Security & Military

What Does Rise Of Asia’s Space Forces Mean?

While US President Donald Trump’s release of Space Policy Directive-4 in February that enables the establishment of the US Space Force received much focus in the way of headlines, this was hardly the first time that a military has set up a special branch for space operations. Indeed, there is a need to focus much more on what the significance of these moves means for Asian security and the implications of efforts to create space commands and forces.

First, the place to start is to acknowledge that several countries are establishing such special units. The US space force is only the latest and so others are doing it as well. China established the Strategic Support Force (PLASSF) in 2015, integrating the PLA space, cyber and electronic warfare capabilities, a key institutional innovation. Russia made similar institutional innovations with the Russian Space Forces in 2011 as part of the Russian Aerospace Defense Forces meant for military space-related activities. India, similarly, appears also to be on the way to creating such a special space command.

Second, it is important to keep in mind that even though it sounds like a fighting force, the space force is mostly aimed to bring about greater integration of functions and the better coordination among different agencies involved. There is a need to pay greater attention to the details of these bureaucratic changes and innovations.

Third, it is necessary to be clear about what the details are in public policy discourse because alarmism can be negative too. The creation of space forces and commands does not necessarily mean we are on the cusp of states engaging in combat in outer space. We should be realistic about the limited nature of these efforts to date, even though we should not ignore development possibilities that may be more oriented toward actual combat in the future. The point is that we still have time to head off such dangerous developments.

Fourth, it is important to understand the varying rationales behind decisions to create these forces.  For instance, the US Space Force can be seen as a result of the increasingly worsening security situation and a consequence of the great power politics. Outer space was largely unaffected by terrestrial geopolitics for the first several decades of the space age, but in the last decade, this has changed. There are greater insecurities today and this has an impact on outer space too. We cannot ignore the political realities that are driving these developments, because they partly influence what we can do about it.

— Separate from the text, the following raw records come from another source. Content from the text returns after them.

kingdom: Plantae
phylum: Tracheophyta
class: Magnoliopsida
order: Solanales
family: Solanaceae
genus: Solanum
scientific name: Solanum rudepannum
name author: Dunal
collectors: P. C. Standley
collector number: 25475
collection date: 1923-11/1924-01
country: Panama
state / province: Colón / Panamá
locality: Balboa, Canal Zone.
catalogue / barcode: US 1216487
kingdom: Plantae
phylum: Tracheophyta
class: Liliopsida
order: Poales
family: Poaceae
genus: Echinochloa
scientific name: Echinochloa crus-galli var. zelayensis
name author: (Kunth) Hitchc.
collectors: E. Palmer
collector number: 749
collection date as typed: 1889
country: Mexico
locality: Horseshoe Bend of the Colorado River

Fifth, we need to be clear about the dangers that stem from these developments. One danger is that more and more countries will follow this path and establish specialised space commands. As space begins to assume a more active role in the security and military operations including conventional ones, countries would seek greater coordination of their efforts and will end up establishing these specialised commands. The need for greater synergy in space activities is understandable, especially as outer space exploitation gets more important to welfare on the ground. But such coordination can also be possibly done by civilian agencies rather than military ones. We need to develop alternate models that do not ignore the need for greater coordination and synergy within governments, but without suggesting it can only be done under military commands.

A real danger is if this were to lead to a security dilemma between countries in outer space that spurs further development of space commands and forces. This is a danger especially because these new efforts are being led by military forces. The demonstration effect of some powers doing it, and the uncertainty of why they are doing it, will force others to imitate them. Even if no side wants it, we could end up having an arms race in outer space because of this. We should examine how this outcome can be prevented.

Sixth, we then need to look at a range of measures that can help us address these dangers. Greater dialogue and transparency can help, especially since these efforts are being driven by the need for greater coordination rather than the need to engage in military combat. Greater transparency and openness are the only possible solutions given the overall international security scenario and the nature of great power politics. Especially given that there might be an actual, understandable reason for setting up specialised coordination agencies, greater transparency might help avoid misunderstanding between the great powers.

Also, early effort is necessary to prevent more states from creating such space forces. It may still be possible to get some basic understanding between powers about what are the do’s and don’ts in creating such forces and commands. For example, to the extent that these are being driven by the need for greater national coordination, states could agree to put these efforts under civilian rather than military agencies. This could ensure that this effort at greater coordination does not get militarised.

All this is not to minimise the challenges posed by the growing security attention to outer space. But it is to suggest that for all the alarmism we have seen, there might still be time to head off a new security problem related to outer space. That requires greater attention to this problem, avoiding alarmism about space forces, and understanding and accepting the need for greater coordination within state agencies while at the same time creating some rules and norms to ensure that these efforts do not become militarised. Such a balanced approach can help us maximise the opportunities and minimise the challenges in this area in the coming years.